You have the manufacturing equipment you need to make the parts your customers want. The fixtures and tooling required for good, efficient processes are in place. All seems good, until… there is a fire, a flood, an earthquake, an unexpected freeze (think semiconductor manufacturing in Austin in early 2021), or some other disruption to your operations. Manufacturing equipment is complicated. Often you cannot just power up and go. The machines may need to be cleaned, calibrated, and certified. Product-specific programs and settings may need to be retrieved. How well prepared are you to resume quality, productive operations using that equipment? Disaster recovery plans are designed to address this and more.
Such plans should include more than these machine-specific areas – human resources, quality, warehouse inventory, etc. COVID-19 has shown us the value of extending this beyond the factory walls to redundant supply chains – an area of renewed attention for many manufacturers.
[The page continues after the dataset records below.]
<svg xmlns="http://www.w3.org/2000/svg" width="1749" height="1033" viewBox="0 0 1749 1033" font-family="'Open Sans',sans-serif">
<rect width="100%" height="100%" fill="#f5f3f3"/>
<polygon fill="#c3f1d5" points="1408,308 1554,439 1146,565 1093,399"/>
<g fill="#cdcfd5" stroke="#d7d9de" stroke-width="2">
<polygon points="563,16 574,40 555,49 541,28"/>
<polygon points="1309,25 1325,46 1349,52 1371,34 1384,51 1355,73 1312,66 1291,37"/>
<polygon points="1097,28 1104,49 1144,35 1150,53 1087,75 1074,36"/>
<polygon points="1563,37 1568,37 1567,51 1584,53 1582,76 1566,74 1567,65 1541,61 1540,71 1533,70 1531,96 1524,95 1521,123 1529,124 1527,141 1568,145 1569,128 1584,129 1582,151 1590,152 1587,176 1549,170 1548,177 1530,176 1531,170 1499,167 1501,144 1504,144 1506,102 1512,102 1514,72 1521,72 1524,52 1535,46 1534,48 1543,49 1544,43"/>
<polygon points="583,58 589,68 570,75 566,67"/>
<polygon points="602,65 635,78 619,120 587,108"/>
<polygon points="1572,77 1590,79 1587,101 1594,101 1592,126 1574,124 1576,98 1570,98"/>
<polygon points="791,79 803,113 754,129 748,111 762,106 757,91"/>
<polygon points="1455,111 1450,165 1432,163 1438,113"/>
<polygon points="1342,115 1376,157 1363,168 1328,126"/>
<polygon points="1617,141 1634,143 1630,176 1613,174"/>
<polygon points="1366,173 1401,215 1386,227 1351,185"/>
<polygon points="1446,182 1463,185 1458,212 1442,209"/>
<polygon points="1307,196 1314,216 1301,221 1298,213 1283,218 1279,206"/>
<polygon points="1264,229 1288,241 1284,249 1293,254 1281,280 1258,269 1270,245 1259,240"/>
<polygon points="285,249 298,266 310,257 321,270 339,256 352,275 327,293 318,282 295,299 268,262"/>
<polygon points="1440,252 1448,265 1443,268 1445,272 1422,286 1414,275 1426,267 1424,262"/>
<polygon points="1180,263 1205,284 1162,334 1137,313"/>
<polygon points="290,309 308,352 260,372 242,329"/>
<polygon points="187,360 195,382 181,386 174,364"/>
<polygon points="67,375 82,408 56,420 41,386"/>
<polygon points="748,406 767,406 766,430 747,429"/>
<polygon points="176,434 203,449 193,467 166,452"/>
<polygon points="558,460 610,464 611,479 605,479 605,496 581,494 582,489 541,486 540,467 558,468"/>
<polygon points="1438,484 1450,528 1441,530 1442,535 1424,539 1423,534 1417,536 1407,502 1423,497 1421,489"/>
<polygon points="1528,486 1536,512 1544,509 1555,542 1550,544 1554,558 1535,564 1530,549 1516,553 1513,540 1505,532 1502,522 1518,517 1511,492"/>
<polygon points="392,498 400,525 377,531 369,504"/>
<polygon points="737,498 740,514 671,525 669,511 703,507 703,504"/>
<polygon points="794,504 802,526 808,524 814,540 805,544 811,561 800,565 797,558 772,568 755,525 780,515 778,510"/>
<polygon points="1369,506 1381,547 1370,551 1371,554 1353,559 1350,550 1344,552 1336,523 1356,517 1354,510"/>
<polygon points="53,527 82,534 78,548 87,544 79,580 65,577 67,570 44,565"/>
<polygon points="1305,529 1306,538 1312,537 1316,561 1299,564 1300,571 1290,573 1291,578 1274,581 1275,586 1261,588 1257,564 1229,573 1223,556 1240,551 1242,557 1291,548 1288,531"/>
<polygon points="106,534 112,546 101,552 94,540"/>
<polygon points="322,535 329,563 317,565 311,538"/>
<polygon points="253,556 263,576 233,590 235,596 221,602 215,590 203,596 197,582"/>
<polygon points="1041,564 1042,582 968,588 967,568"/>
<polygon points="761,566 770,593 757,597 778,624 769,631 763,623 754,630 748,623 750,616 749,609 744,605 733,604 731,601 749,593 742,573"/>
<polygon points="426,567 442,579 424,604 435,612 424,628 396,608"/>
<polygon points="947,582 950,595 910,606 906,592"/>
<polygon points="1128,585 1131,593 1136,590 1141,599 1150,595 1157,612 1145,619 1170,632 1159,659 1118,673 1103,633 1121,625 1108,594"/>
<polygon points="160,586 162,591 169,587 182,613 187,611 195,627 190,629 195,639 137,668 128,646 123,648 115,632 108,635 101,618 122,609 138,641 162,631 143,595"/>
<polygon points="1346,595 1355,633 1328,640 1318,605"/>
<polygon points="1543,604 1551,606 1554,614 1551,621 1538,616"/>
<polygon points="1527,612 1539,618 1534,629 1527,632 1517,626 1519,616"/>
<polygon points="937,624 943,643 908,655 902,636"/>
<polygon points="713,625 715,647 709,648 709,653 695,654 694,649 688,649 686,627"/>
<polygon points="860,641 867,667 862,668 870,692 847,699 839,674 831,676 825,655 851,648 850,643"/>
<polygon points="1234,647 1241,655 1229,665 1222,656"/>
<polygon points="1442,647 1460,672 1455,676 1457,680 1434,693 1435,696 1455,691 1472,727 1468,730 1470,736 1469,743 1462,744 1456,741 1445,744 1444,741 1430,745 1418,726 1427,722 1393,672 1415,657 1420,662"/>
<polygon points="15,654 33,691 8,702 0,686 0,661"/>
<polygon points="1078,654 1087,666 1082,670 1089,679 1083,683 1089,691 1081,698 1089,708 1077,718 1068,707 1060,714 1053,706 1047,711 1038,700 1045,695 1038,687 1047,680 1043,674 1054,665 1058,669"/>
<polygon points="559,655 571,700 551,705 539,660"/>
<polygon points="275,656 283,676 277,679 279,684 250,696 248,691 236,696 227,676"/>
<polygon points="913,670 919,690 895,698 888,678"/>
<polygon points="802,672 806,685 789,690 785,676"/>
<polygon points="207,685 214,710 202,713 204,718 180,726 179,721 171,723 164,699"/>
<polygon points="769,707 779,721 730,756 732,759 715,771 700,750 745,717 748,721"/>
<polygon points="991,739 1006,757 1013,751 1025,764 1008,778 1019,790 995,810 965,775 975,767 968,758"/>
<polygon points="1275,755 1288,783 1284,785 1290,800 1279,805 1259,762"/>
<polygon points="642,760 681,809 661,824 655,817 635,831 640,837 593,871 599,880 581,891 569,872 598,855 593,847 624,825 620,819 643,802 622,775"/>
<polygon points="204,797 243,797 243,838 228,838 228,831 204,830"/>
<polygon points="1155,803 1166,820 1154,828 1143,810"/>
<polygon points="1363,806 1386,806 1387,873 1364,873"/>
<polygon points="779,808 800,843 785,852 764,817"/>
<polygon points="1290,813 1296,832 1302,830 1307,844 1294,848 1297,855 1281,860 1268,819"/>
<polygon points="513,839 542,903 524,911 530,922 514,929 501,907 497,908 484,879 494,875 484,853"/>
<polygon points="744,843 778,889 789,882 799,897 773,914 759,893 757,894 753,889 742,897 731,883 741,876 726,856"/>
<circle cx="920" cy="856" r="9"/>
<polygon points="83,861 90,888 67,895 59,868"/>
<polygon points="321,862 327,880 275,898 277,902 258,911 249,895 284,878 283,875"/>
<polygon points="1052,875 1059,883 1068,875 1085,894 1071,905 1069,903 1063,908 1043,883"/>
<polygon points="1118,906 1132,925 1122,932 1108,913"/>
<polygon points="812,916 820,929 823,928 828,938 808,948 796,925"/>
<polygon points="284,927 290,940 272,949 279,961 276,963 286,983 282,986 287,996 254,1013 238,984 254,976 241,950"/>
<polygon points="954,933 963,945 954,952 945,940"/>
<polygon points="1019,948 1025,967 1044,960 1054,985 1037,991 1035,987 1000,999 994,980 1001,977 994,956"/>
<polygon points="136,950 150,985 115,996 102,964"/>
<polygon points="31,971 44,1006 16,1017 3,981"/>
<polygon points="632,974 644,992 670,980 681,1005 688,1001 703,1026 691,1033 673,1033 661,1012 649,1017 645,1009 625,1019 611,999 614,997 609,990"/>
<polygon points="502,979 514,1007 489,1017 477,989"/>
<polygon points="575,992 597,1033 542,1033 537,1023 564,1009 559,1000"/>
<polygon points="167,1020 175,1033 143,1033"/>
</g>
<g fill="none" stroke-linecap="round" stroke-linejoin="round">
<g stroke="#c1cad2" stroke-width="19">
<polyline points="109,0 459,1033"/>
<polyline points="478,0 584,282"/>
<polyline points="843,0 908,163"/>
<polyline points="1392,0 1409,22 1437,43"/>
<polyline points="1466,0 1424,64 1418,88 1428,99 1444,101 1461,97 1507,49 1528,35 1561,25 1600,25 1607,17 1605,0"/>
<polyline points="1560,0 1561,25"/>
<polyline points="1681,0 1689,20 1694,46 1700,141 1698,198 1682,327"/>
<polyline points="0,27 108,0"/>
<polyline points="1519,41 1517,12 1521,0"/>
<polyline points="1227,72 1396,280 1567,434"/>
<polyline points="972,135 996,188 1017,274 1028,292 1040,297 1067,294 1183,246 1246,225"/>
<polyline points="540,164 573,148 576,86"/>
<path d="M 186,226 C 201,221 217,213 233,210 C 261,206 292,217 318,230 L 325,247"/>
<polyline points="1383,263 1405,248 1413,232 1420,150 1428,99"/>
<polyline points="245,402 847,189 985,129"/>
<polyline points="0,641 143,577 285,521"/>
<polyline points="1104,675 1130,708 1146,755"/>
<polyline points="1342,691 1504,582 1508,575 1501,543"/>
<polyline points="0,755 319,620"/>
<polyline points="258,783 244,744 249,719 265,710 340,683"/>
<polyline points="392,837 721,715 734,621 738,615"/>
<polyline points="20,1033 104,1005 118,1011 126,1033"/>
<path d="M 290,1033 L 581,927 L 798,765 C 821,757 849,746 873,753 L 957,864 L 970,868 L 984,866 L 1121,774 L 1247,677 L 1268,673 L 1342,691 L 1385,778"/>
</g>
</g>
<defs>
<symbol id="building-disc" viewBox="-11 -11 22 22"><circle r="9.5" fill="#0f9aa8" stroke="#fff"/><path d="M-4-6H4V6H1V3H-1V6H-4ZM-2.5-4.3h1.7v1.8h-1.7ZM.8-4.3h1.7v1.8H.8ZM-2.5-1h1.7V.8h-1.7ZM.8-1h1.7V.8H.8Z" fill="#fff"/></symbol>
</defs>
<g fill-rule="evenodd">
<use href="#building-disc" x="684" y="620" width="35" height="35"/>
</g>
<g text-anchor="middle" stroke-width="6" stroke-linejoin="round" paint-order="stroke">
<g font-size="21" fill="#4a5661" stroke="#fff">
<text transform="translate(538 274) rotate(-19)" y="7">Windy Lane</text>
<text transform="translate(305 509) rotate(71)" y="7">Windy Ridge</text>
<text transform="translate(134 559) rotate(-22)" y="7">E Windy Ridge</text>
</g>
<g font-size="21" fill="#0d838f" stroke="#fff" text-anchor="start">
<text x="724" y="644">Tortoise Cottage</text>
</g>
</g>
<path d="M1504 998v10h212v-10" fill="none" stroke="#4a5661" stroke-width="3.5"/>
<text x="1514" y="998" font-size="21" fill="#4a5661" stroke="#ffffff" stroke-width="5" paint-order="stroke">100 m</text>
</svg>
However, in this article, we will focus on aspects related to manufacturing equipment. While having effective emergency response procedures in place (such as how to safely evacuate people and ensuring the proper firefighting equipment if available and functioning) is critical, that will not be covered here.
The first step is to define the team and responsibilities so that the members can be prepared. Reacting to a disaster requires quick, decisive action, and confusion about who holds which duties will only slow that down. It is important to create a cross-functional team, including facilities and engineering members who are familiar with the manufacturing equipment.